バイオシグナリングとは、細胞外からのわずかなシグナルを細胞膜を介して検知し、cAMPなどのセカンドメッセンジャーへと変換して、細胞内の応答へつなげる高度な情報伝達の仕組みです。脂質二重層は非極性分子やイオンを通しにくく、栄養やイオンを細胞内に伝える代わりに、受容体が変化を感知し、増幅やフィードバックを経て、複数段階にわたるシグナル処理が行われます。


特に今回の講義では、アドレナリン(エピネフリン)による刺激がアドレナリン受容体→Gタンパク質→アデニル酸シクラーゼ(adenylyl cyclase)→cAMP生成→PKA活性化へとつながる一連のカスケードについて学びました。一分子のアドレナリンが最終的に10万分子ものグルコースを放出させるほどの信号増幅が可能となるのは、まさにこの連鎖構造があってこそです。
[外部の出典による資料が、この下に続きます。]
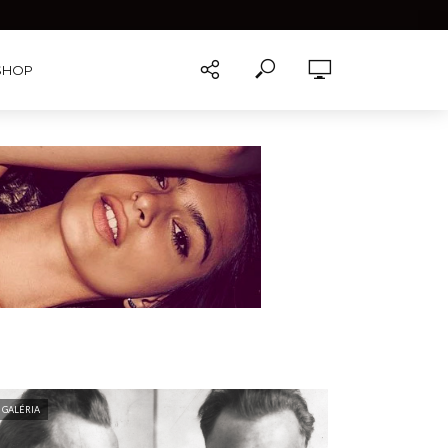
SHOP
GALÉRIA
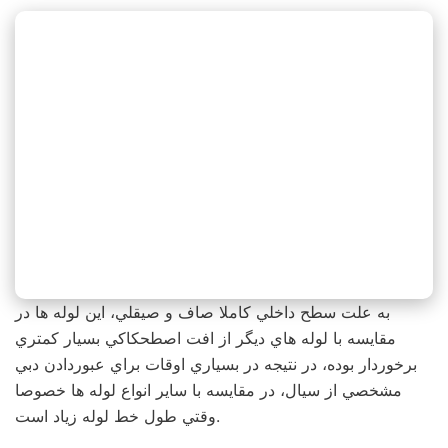
به علت سطح داخلي كاملا صاف و صيقلي، اين لوله ها در
مقايسه با لوله هاي ديگر از افت اصطحكاكي بسيار كمتري
برخوردار بوده، در نتيجه در بسياري اوقات براي عبوردادن دبي
مشخصي از سيال، در مقايسه با ساير انواع لوله ها خصوصا
وقتي طول خط لوله زياد است.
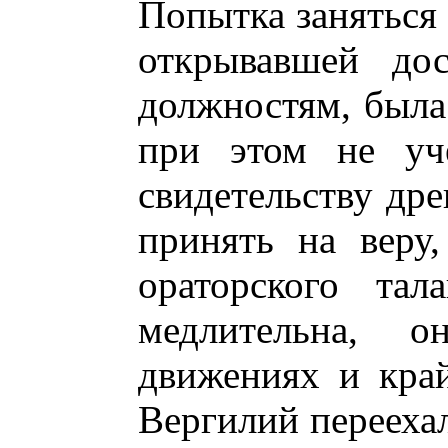
Попытка заняться 
открывавшей дос
должностям, была 
при этом не уче
свидетельству др
принять на веру
ораторского тал
медлительна, 
движениях и край
Вергилий переехал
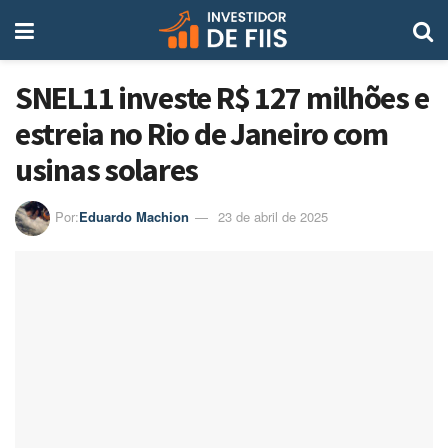
SNEL11 investe R$ 127 milhões e
estreia no Rio de Janeiro com
usinas solares
Por:
Eduardo Machion
23 de abril de 2025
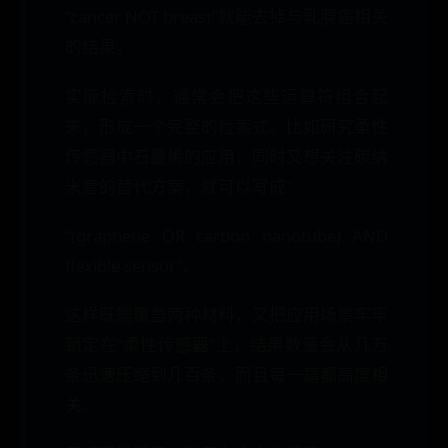
“cancer NOT breast”就能去掉与乳腺癌相关
的结果。
实际检索时，通常会把这些运算符组合起
来，形成一个完整的检索式。比如研究柔性
传感器中石墨烯的应用，同时又想关注碳纳
米管的替代方案，就可以写成：
“(graphene OR carbon nanotube) AND
flexible sensor”。
这样既能覆盖两种材料，又把应用场景牢牢
锁定在“柔性传感器”上，结果数量会从几万
条迅速压缩到几百条，而且每一篇都高度相
关。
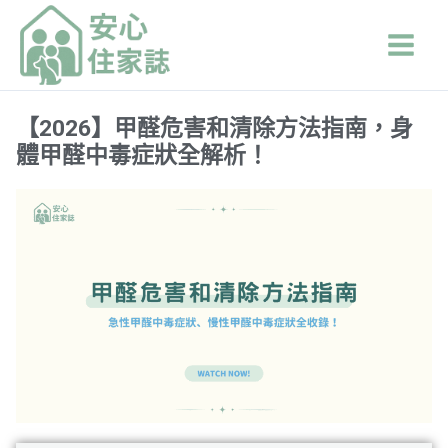
跳
Main
至
Men
主
要
內
【2026】甲醛危害和清除方法指南，身
容
體甲醛中毒症狀全解析！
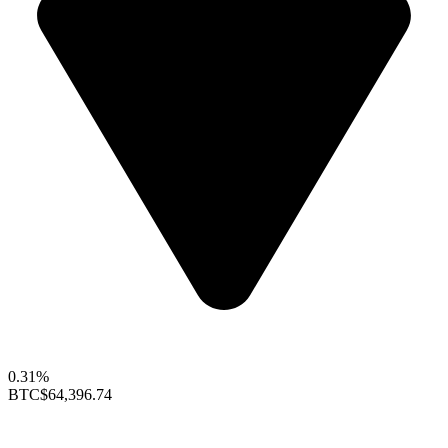
0.31%
BTC
$64,396.74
PDB‑101の「Molecule of the Month: G‑Proteins」記事では、Gタンパク質がGDPからGTPを結合するとαサブユニットが変形し、活性化されてアデニル酸シクラーゼへと結合→cAMP生産に至る構造変化が詳細に解説されています。さらに、アデニル酸シクラーゼ本体に関しては、PDB‑101の「Molecule of the Month: Adenylyl Cyclase」記事も非常に有用です。これらの記事を日本語にまとめたのが以下のリンクです。興味がある人は是非ご参照ください。


さて、先週の優秀川柳は以下の5句です。

シグナルで 私の想い 伝達中

告白の ドキドキもたらす エピネフリン

毒がきて いつまでもON Gタンパク

アポトーシス 計画的に 死んでいく

テスト近 入れる保険 ないのかな


次回は今学期最後の講義、生体エネルギー論と代謝、生化学反応のタイプを学びます。これまでの総まとめであるとともに、生化学2の講義内容へとつながる重要な章となっているので、一緒に勉強していきましょう。